PROBLEM DETAILS >> Can you quote the passage below about New Zealand's film industry word for word, from "Wellington was turned" to "context is required."?

EXTRACT PROVIDED >>

The film industry is an important part of New Zealand culture and source of patriotic pride, particularly since the success of The Lord of the Rings (LOTR) film trilogy.
It is also economically significant: in 2004, 150 000 foreign tourists gave the LOTR as one of the main reasons for their visit to New Zealand.
Globally, LOTR is the highest grossing motion picture trilogy of all time, and the joint record holder for the number of Oscars.
The world premiere of The Hobbit – An Unexpected Journey (a prequel to LOTR) in November saw New Zealand go Hobbit mad.
Wellington was turned into “The Middle of Middle Earth” and international visitors received commemorative immigration stamps.
But for many in the New Zealand trade union movement, the opening of The Hobbit will not inspire pride or excitement. Instead, the film serves as a reminder of how fragile labour rights are when under assault from the fear of capital flight.
To understand this lukewarm reaction, some context is required.

EXTRACTED INFORMATION >>
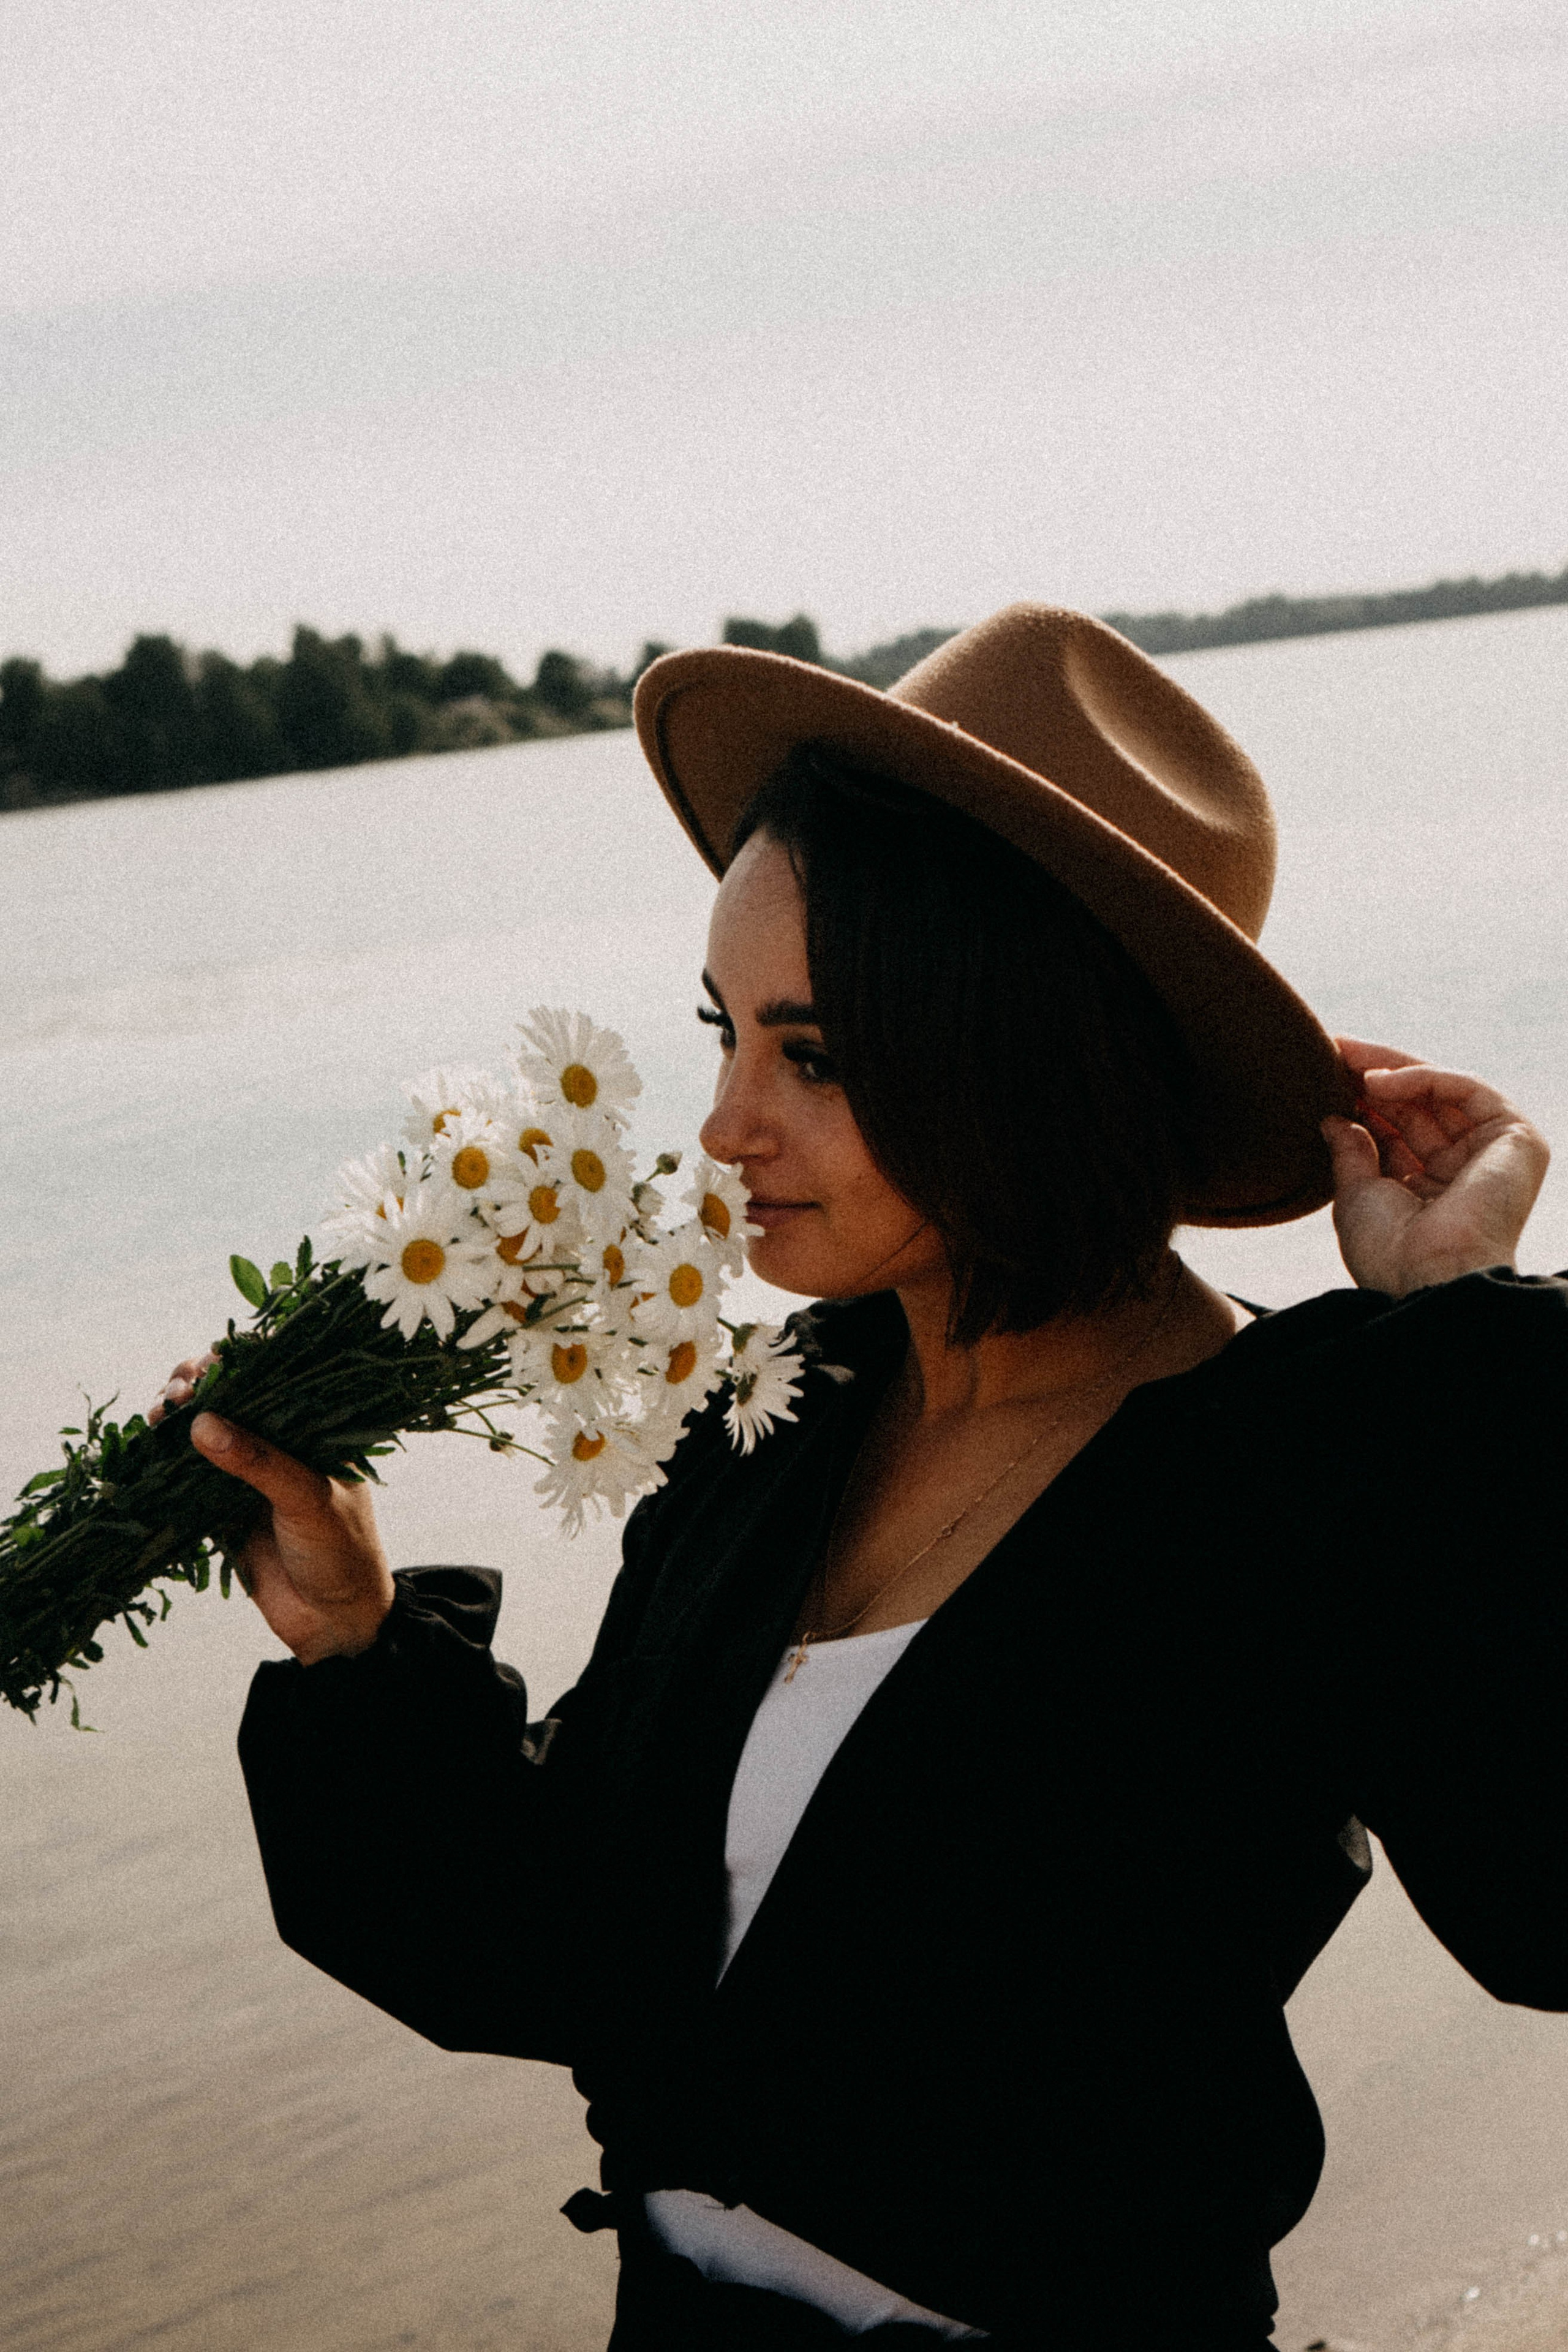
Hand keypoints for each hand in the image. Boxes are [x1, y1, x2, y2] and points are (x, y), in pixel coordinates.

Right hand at [150, 1348, 392, 1663]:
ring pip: (204, 1434)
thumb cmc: (342, 1552)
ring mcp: (247, 1477)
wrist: (336, 1624)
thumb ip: (258, 1462)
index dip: (239, 1365)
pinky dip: (165, 1460)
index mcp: (314, 1432)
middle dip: (198, 1388)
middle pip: (230, 1401)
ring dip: (177, 1419)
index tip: (209, 1363)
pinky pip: (186, 1477)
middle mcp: (279, 1445)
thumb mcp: (308, 1499)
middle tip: (178, 1393)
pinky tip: (148, 1445)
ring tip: (159, 1414)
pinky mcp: (220, 1509)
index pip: (275, 1380)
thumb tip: (202, 1422)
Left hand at [1324, 1038, 1550, 1296]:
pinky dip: (1425, 1078)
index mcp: (1431, 1189)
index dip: (1364, 1099)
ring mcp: (1492, 1152)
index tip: (1325, 1072)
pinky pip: (1468, 1090)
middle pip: (1420, 1105)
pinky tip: (1380, 1081)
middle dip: (1376, 1074)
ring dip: (1394, 1069)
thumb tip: (1333, 1118)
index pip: (1399, 1128)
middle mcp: (1464, 1168)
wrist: (1427, 1278)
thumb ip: (1351, 1153)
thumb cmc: (1390, 1252)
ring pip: (1443, 1090)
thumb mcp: (1357, 1195)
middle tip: (1334, 1049)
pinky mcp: (1516, 1139)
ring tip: (1348, 1060)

EXERCISE ANSWER >>
Wellington was turned into “The Middle of Middle Earth” and international visitors received commemorative immigration stamps.
But for many in the New Zealand trade union movement, the opening of The Hobbit will not inspire pride or excitement. Instead, the film serves as a reminder of how fragile labour rights are when under assault from the fear of capital flight.
To understand this lukewarm reaction, some context is required.